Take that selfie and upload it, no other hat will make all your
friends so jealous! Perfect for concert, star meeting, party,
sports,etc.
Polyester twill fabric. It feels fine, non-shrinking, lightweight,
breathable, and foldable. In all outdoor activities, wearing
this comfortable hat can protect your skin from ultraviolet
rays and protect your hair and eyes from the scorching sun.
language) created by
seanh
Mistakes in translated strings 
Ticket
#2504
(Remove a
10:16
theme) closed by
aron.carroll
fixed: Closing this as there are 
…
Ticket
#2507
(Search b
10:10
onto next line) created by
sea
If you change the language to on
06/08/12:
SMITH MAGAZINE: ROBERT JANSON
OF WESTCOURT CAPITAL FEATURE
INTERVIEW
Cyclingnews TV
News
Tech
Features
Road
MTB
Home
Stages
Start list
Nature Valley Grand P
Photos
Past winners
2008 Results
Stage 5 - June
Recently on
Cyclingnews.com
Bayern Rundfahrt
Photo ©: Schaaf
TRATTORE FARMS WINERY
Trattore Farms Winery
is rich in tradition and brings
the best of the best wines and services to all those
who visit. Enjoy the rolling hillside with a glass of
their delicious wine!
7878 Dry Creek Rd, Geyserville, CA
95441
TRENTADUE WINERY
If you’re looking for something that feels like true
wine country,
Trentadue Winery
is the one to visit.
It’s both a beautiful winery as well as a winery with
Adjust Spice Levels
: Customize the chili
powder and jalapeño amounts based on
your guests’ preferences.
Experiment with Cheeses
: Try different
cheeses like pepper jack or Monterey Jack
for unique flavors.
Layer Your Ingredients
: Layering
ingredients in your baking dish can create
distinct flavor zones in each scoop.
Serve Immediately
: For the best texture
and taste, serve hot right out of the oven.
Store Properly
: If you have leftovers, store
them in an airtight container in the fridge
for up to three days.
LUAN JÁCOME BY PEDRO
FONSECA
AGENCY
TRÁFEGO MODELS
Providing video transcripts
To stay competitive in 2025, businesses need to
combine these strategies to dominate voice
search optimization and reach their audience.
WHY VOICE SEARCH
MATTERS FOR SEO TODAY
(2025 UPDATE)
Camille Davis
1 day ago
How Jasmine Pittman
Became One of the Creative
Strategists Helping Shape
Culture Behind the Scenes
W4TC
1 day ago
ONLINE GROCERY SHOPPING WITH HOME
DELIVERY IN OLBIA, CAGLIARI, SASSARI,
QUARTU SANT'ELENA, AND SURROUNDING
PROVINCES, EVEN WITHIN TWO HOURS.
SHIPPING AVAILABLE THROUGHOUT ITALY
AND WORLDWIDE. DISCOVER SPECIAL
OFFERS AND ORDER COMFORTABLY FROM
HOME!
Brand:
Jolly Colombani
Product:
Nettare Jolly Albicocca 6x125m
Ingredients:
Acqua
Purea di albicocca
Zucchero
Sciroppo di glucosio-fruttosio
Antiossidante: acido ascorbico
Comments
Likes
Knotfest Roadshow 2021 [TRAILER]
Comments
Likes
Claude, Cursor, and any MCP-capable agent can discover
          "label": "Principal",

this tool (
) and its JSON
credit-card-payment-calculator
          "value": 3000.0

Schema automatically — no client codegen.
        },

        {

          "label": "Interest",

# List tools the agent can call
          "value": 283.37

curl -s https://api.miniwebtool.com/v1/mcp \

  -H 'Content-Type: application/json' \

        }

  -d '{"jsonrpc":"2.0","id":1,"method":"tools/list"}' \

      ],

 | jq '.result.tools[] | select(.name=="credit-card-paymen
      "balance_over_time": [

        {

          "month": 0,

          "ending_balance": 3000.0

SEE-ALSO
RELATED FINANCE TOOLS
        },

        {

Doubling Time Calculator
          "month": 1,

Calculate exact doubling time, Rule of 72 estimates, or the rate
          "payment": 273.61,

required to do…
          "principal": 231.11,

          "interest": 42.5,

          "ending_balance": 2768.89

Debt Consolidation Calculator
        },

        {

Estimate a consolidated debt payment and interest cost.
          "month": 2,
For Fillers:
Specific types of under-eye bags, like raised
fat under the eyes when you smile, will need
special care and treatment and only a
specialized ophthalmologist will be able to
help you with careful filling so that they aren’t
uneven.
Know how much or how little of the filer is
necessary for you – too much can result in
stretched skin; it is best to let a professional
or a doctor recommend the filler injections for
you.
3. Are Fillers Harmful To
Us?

.....

TASK INSTRUCTIONS -
Put these lines into a JSON list of strings with one string for each line, and leave out the blank lines.

ANSWER BOX -
[
  "Take that selfie and upload it, no other hat will make all your",
  "friends so jealous! Perfect for concert, star meeting, party,",
  "sports,etc.",
  "Polyester twill fabric. It feels fine, non-shrinking, lightweight,",
  "breathable, and foldable. In all outdoor activities, wearing",
  "this comfortable hat can protect your skin from ultraviolet",
  "rays and protect your hair and eyes from the scorching sun.",
  "language) created by",
  "seanh",
  "Mistakes in translated strings ",
  "Ticket",
  "#2504",
  "(Remove a",
  "10:16",
  "theme) closed by",
  "aron.carroll",
  "fixed: Closing this as there are ",
  "…",
  "Ticket",
  "#2507",
  "(Search b",
  "10:10",
  "onto next line) created by",
  "sea",
  "If you change the language to on",
  "06/08/12:",
  "SMITH MAGAZINE: ROBERT JANSON",
  "OF WESTCOURT CAPITAL FEATURE",
  "INTERVIEW",
  "Cyclingnews TV",
  "News",
  "Tech",
  "Features",
  "Road",
  "MTB",
  "Home",
  "Stages",
  "Start list",
  "Nature Valley Grand P",
  "Photos",
  "Past winners",
  "2008 Results",
  "Stage 5 - June",
  "Recently on",
  "Cyclingnews.com",
  "Bayern Rundfahrt",
  "Photo ©: Schaaf",
  "TRATTORE FARMS WINERY",
  "Trattore Farms Winery",
  "is rich in tradition and brings",
  "the best of the best wines and services to all those",
  "who visit. Enjoy the rolling hillside with a glass of",
  "their delicious wine!",
  "7878 Dry Creek Rd, Geyserville, CA",
  "95441",
  "TRENTADUE WINERY",
  "If you’re looking for something that feels like true",
  "wine country,",
  "Trentadue Winery",
  "is the one to visit.",
  "It’s both a beautiful winery as well as a winery with",
  "Adjust Spice Levels",
  ": Customize the chili",
  "powder and jalapeño amounts based on",
  "your guests’ preferences.",
  "Experiment with Cheeses",
  ": Try different",
  "cheeses like pepper jack or Monterey Jack",
  "for unique flavors.",
  "Layer Your Ingredients",
  ": Layering",
  "ingredients in your baking dish can create",
  "distinct flavor zones in each scoop.",
  "Serve Immediately",
  ": For the best texture",
  "and taste, serve hot right out of the oven.",
  "Store Properly",
  ": If you have leftovers, store",
  "them in an airtight container in the fridge",
  "for up to three days.",
  "LUAN JÁCOME BY PEDRO",
  "FONSECA",
  "AGENCY",
  "TRÁFEGO MODELS",
  "Providing video transcripts",
  "To stay competitive in 2025, businesses need to",
  "combine these strategies to dominate voice",
  "search optimization and reach their audience.",
  "WHY VOICE SEARCH",
  "MATTERS FOR SEO TODAY",
  "(2025 UPDATE)",
  "Camille Davis",
  "1 day ago",
  "How Jasmine Pittman",
  "Became One of the Creative",
  "Strategists Helping Shape",
  "Culture Behind the Scenes",
  "W4TC",
  "1 day ago",
  "ONLINE GROCERY SHOPPING WITH HOME",
  "DELIVERY IN OLBIA, CAGLIARI, SASSARI,",
  "QUARTU SANT'ELENA, AND SURROUNDING",
  "PROVINCES, EVEN WITHIN TWO HOURS.",
  "SHIPPING AVAILABLE THROUGHOUT ITALY",
  "AND WORLDWIDE. DISCOVER SPECIAL",
  "OFFERS AND ORDER COMFORTABLY FROM",
  "HOME!",
  "Brand:",
  "Jolly Colombani",
  "Product:",
  "Nettare Jolly Albicocca 6x125m",
  "Ingredients:",
  "Acqua",
  "Purea di albicocca",
  "Zucchero",
  "Sciroppo di glucosio-fruttosio",
  "Antiossidante: acido ascorbico",
  "Comments",
  "Likes",
  "Knotfest Roadshow 2021 [TRAILER]",
  "Comments",
  "Likes",
  "Claude, Cursor, and any MCP-capable agent can discover",
  "          \"label\": \"Principal\",",
  "this tool (",
  ") and its JSON",
  "credit-card-payment-calculator",
  "          \"value\": 3000.0",
  "Schema automatically — no client codegen.",
  "        },",
  "        {",
  "          \"label\": \"Interest\",",
  "# List tools the agent can call",
  "          \"value\": 283.37",
  "curl -s https://api.miniwebtool.com/v1/mcp \\",
  "  -H 'Content-Type: application/json' \\",
  "        }",
  "  -d '{\"jsonrpc\":\"2.0\",\"id\":1,\"method\":\"tools/list\"}' \\",
  "      ],",
  " | jq '.result.tools[] | select(.name==\"credit-card-paymen",
  "      \"balance_over_time\": [",
  "        {",
  "          \"month\": 0,",
  "          \"ending_balance\": 3000.0",
  "SEE-ALSO",
  "RELATED FINANCE TOOLS",
  "        },",
  "        {",
  "Doubling Time Calculator",
  "          \"month\": 1,",
  "Calculate exact doubling time, Rule of 72 estimates, or the rate",
  "          \"payment\": 273.61,",
  "required to do…",
  "          \"principal\": 231.11,",
  "          \"interest\": 42.5,",
  "          \"ending_balance\": 2768.89",
  "Debt Consolidation Calculator",
  "        },",
  "        {",
  "Estimate a consolidated debt payment and interest cost.",
  "          \"month\": 2,",
  "For Fillers:",
  "Specific types of under-eye bags, like raised",
  "fat under the eyes when you smile, will need",
  "special care and treatment and only a",
  "specialized ophthalmologist will be able to",
  "help you with careful filling so that they aren’t",
  "uneven.",
  "Know how much or how little of the filer is",
  "necessary for you – too much can result in",
  "stretched skin; it is best to let a professional",
  "or a doctor recommend the filler injections for",
  "you.",
  "3. Are Fillers Harmful To",
  "Us?"
]